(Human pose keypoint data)
⟨

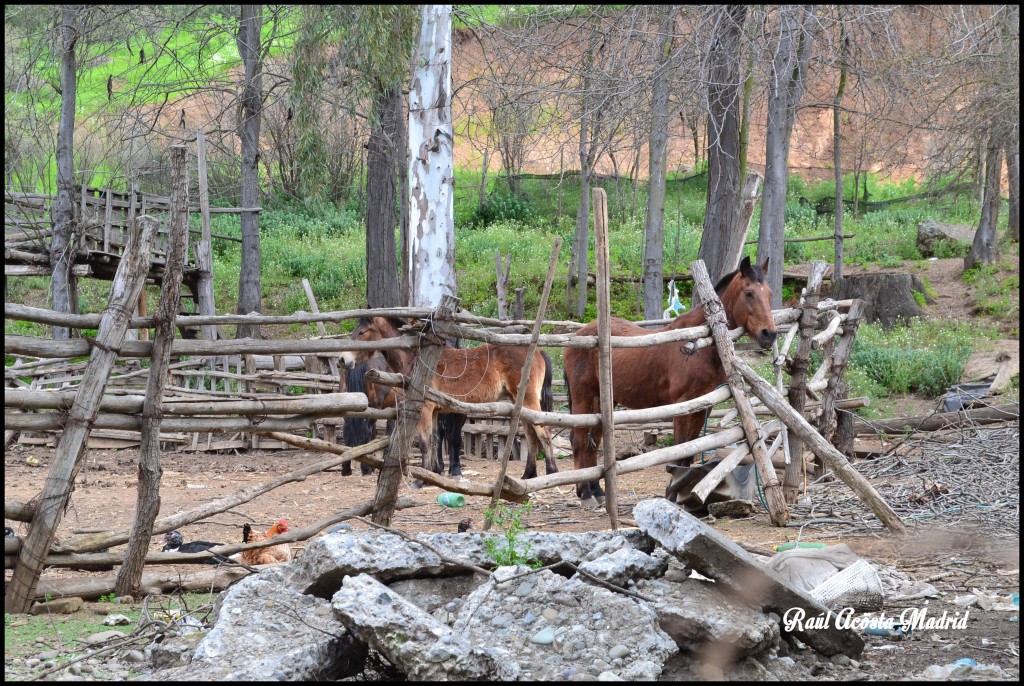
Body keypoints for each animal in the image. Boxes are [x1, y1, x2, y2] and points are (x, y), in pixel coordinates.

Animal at [561, 258, 774, 509]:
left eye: (769, 293)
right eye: (749, 293)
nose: (769, 334)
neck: (697, 344)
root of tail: (578, 336)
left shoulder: (702, 407)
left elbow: (689, 451)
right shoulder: (682, 405)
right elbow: (680, 449)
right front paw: (672, 495)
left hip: (602, 402)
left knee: (592, 443)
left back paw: (597, 491)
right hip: (583, 397)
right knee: (580, 441)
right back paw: (586, 493)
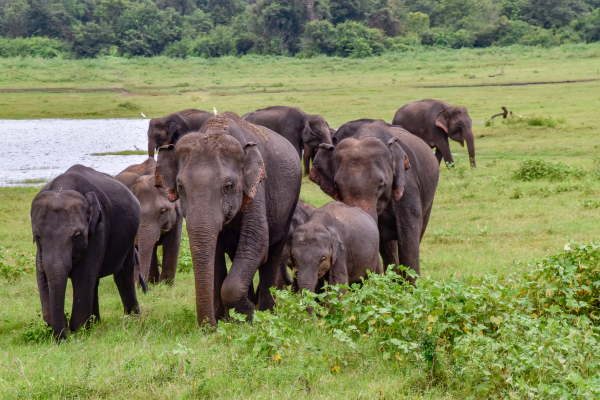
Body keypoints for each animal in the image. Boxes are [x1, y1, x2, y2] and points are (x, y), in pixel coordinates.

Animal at [31, 164, 142, 340]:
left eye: (77, 235)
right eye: (37, 236)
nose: (62, 340)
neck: (61, 189)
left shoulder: (98, 229)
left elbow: (82, 275)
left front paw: (77, 330)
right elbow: (42, 274)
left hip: (130, 239)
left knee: (123, 276)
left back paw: (132, 318)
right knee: (95, 280)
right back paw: (95, 323)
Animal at [155, 111, 302, 326]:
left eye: (228, 186)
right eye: (180, 187)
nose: (210, 329)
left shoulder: (256, 189)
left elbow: (257, 242)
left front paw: (248, 315)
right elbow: (216, 253)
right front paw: (226, 319)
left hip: (287, 208)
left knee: (272, 252)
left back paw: (266, 311)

⟩

#### [ASSIGNMENT]
Pictures are to be left out, and the lines from the beginning of the records through the line with "right knee: (95, 280)" are to be printed exactly, with nothing added.

#### [SOLUTION FOR THIS EXERCISE]
Body keypoints for each animal in the image. Boxes are [x1, y1, x2, y2] and points are (x, y), in pixel coordinates.

Animal at [561, 258, 774, 509]:
left eye: (769, 293)
right eye: (749, 293)
nose: (769, 334)
neck: (697, 344)
root of tail: (578, 336)
left shoulder: (702, 407)
left elbow: (689, 451)
right shoulder: (682, 405)
right elbow: (680, 449)
right front paw: (672, 495)
left hip: (602, 402)
left knee: (592, 443)
left back paw: (597, 491)
right hip: (583, 397)
right knee: (580, 441)
right back paw: (586, 493)
Body keypoints for each animal in the image. Boxes are [x1, y1, x2, y2] and points are (x, y), in pixel coordinates.

Animal at [31, 164, 142, 340]:
left eye: (77, 235)
right eye: (37, 236)
nose: (62, 340)
neck: (61, 189)
left shoulder: (98, 229)
left elbow: (82, 275)
left front paw: (77, 330)
right elbow: (42, 274)
left hip: (130, 239)
left knee: (123, 276)
left back paw: (132, 318)
right knee: (95, 280)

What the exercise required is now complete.